Juventus setzt auf locatelli und mckennie – und denkt an vlahovic

Juventus Turin steckt in einer der unruhigsten Phasen seiner modernen Geschichte. Und trotzdem – oder gerade deshalb – trifft der Klub Entscheidungen, die mehr verraten als jede Pressemitteilung: Manuel Locatelli und Weston McKennie haben ihre Verträge bis 2030 verlängert. Kein Spektakel, keine Transferbombe. Nur zwei Unterschriften, die zeigen, wohin die Reise geht.

Warum gerade diese beiden als fundament dienen

Locatelli ist kein Glamourname mehr, der die Schlagzeilen dominiert. Aber er ist das, was Juventus gerade braucht: Verlässlichkeit im Mittelfeld, Präsenz, Verantwortung. McKennie hat sich in Turin neu erfunden – der Amerikaner, den viele schon abgeschrieben hatten, ist heute ein unverzichtbares Rädchen im Getriebe von Thiago Motta. Beide bis zum Ende des Jahrzehnts zu binden, ist keine Verlegenheitslösung. Es ist eine Aussage.

Das vlahovic-rätsel, das sich plötzlich neu stellt

Das vlahovic-rätsel, das sich plötzlich neu stellt

Und dann ist da noch Dusan Vlahovic.
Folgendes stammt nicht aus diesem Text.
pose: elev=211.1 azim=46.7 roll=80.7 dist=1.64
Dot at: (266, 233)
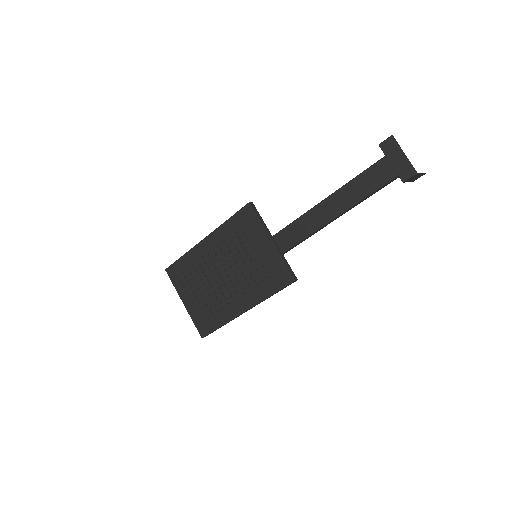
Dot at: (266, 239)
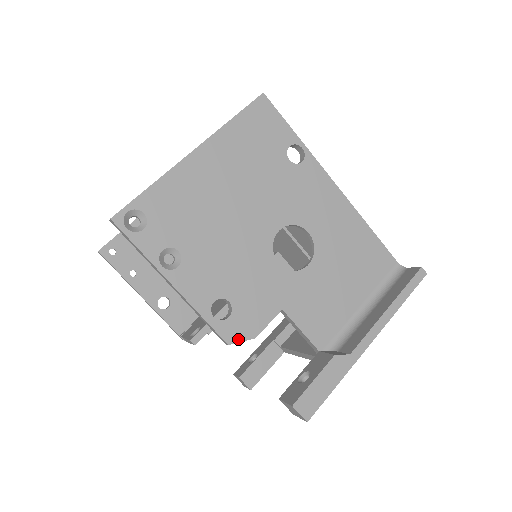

Der Serbe, der in dieser Saison unter einer merkwürdigen Gleichung leidet: Er wird stärker, je öfter ein anderer Stürmer spielt. Klingt paradox, ist es aber nicht – es ist die bittere Realität eines Mittelstürmers, der im falschen Moment auf dem falschen Platz steht. Juventus hat kaum Geld für einen echten Neuneiner auf dem Markt. Der Markt selbst hat kaum welche zu bieten. Was bleibt?

Der Journalist Marco Bucciantini brachte es auf den Punkt, indem er einen Begriff bemühte, der aus dem 19. Jahrhundert stammt und nichts von seiner Schärfe verloren hat: Realpolitik. Jene preußische Pragmatik, die moralische Bedenken beiseitelegt und das Machbare über das Wünschenswerte stellt. Vlahovic hat in dieser Saison polarisiert, hat Fragen aufgeworfen – über Einstellung, über Fitness, über Willen. Aber er ist da. Er ist unter Vertrag. Und er kann Tore schießen.

Realpolitik statt wunschdenken

Realpolitik statt wunschdenken

Juventus kann sich keine sentimentalen Entscheidungen leisten. Die Kasse ist nicht leer, aber sie ist eng. Und wer in dieser Lage anfängt, über den idealen Stürmer zu fantasieren, der in einem Jahr vielleicht verfügbar sein könnte, der verliert den Kontakt zur Gegenwart. Ein Gespräch mit Vlahovic über eine Vertragsverlängerung – oder zumindest über eine neue Rolle – ist keine Kapitulation. Es ist Vernunft.

Locatelli bis 2030. McKennie bis 2030. Und Vlahovic? Das Gespräch läuft noch. Aber die Richtung ist klar: La Vecchia Signora baut gerade nicht auf Träume, sondern auf das, was sie hat. Manchmal ist das die klügste Strategie von allen.